Dr. Cooperman continues as professor of chemistry and director of the French Institute.
This is a great day for Penn and in particular for research at Penn. In breaking ground for the Vagelos Laboratories, we are making a tangible commitment to a principle we have long espoused--that of the value and importance of interdisciplinary research.
A modern research university has two major functions: through its teaching programs, to prepare the coming generations for their responsibilities and opportunities as they go forth; and through its research programs to develop fundamental new knowledge, in part simply to enrich the human experience and in part to generate practical benefits for society.
Our organizational structure has historically been based on our teaching role; thus we divide our faculty into schools of medicine, of engineering, of arts and sciences.
But knowledge has no boundaries; and the challenge for Penn as a modern, research university has been to create mechanisms for pursuing research that overcome organizational boundaries, and allow collaborative efforts to thrive.
The Vagelos Laboratories will house chemists, engineers, and medical doctors. Through their joint efforts we can look forward to important new discoveries, particularly in the development of new therapeutic agents and materials, as experts in the synthesis and characterization of these new agents and materials, the chemists and engineers, are placed in a close working relationship with doctors seeking new solutions to unsolved clinical problems.

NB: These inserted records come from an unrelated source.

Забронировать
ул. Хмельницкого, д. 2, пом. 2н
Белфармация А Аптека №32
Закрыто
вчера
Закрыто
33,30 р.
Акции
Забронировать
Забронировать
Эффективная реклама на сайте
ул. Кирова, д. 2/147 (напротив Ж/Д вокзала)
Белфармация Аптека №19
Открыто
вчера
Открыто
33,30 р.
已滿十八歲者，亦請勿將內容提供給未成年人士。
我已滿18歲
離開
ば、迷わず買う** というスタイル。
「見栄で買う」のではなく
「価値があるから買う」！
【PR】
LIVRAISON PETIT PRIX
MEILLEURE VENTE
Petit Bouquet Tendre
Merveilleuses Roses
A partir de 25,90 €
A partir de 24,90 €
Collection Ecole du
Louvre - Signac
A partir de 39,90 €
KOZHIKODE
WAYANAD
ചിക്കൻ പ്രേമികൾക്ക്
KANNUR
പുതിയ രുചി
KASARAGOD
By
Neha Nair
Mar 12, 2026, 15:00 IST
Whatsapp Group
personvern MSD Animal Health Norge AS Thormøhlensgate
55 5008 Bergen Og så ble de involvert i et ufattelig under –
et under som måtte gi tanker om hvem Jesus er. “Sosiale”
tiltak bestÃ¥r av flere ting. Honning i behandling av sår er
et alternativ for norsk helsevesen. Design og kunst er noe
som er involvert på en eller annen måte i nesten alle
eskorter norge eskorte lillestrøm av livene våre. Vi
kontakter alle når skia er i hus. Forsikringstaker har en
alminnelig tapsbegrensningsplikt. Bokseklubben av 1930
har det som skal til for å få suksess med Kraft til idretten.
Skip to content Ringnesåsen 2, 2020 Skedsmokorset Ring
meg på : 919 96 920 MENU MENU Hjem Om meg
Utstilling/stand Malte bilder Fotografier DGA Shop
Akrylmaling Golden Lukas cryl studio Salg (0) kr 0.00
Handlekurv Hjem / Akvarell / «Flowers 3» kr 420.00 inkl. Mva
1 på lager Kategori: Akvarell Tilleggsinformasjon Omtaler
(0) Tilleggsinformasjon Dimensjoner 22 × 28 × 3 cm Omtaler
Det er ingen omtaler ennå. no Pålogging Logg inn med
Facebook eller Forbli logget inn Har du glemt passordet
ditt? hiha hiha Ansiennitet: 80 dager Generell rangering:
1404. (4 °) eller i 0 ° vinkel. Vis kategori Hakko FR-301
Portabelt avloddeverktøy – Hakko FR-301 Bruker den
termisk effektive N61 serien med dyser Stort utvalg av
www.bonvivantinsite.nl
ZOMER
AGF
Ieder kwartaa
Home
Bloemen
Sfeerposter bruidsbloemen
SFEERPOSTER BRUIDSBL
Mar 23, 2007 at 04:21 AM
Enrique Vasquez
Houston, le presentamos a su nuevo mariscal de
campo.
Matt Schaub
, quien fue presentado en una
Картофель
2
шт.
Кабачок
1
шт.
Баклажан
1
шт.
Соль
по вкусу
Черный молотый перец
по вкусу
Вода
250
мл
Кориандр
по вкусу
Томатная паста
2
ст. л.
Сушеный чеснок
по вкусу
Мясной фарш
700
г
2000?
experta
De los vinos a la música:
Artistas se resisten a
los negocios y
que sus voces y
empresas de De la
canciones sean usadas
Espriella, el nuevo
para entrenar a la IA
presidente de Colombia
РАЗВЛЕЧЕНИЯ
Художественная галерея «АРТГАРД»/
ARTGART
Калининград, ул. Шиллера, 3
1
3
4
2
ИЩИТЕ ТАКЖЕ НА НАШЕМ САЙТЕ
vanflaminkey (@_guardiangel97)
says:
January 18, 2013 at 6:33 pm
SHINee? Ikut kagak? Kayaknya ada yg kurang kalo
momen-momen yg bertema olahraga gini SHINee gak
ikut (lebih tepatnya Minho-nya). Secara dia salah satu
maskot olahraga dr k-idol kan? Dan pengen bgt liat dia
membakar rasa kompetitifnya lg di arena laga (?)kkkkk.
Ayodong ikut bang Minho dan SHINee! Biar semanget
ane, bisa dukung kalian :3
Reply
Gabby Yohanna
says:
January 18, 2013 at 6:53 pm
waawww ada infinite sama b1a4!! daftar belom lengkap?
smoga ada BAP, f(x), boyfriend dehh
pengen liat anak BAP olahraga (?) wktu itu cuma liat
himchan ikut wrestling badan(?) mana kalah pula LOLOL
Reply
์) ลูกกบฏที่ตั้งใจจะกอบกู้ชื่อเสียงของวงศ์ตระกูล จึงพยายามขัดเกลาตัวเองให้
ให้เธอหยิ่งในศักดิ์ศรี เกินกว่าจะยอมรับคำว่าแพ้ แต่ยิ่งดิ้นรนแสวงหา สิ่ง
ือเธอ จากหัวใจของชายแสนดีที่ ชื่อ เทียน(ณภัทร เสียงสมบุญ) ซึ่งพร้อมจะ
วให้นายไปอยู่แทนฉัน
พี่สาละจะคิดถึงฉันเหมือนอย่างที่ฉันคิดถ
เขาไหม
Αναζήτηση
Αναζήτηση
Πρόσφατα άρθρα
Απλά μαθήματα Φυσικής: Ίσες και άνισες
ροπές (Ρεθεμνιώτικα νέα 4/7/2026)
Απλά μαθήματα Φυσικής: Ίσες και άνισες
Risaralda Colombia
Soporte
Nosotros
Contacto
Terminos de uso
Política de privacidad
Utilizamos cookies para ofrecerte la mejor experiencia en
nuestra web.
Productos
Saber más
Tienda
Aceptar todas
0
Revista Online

The site of the Laboratories themselves, which earlier provoked some controversy on campus, but which was maintained because of its optimum fit with program, can itself be recognized as a fitting metaphor for the importance of interdisciplinary research, situated as it is along the axis between the Medical School and the Physics Department, at the precise point of junction between the natural and biomedical sciences.
In formulating the research agenda of the Vagelos Laboratories the University has been mindful of its proximity to many of our nation's largest pharmaceutical and chemical companies. We fully expect that the research conducted in these laboratories, and the new young investigators, Ph.D.'s and postdoctoral fellows that are trained within its walls, will serve to increase the ties and cooperation between Penn and these companies, to the mutual benefit of all.
As the person who has shepherded the IAST since its inception, I want to extend my thanks to several people who made this day possible. To Roy Vagelos, Reg Jones and Don Langenberg, three trustees who early on understood the promise of the project and supported it; to Former President Hackney who approved its going forward under difficult circumstances; to several current and former members of the Pennsylvania Congressional delegation, in particular Representative Foglietta, who joins us today, and representatives Murtagh and Gray, who aided in securing federal funding; To Roy and Diana Vagelos for their generosity; and finally to President Rodin for the courage and vision she has demonstrated in making the final decision to proceed at a time of uncertainty regarding the future financial health of the scientific enterprise.
Deans at WorkAt Friday's ceremony on the IAST site, Dr. Cooperman (left) joined the three deans whose faculties and students will collaborate in research in the Vagelos Laboratories: Dean Gregory Farrington, School of Engineering and Applied Science; Dean Rosemary Stevens, School of Arts and Sciences; and Dean William Kelley, School of Medicine. The target date for completion of the Laboratories is October 1997.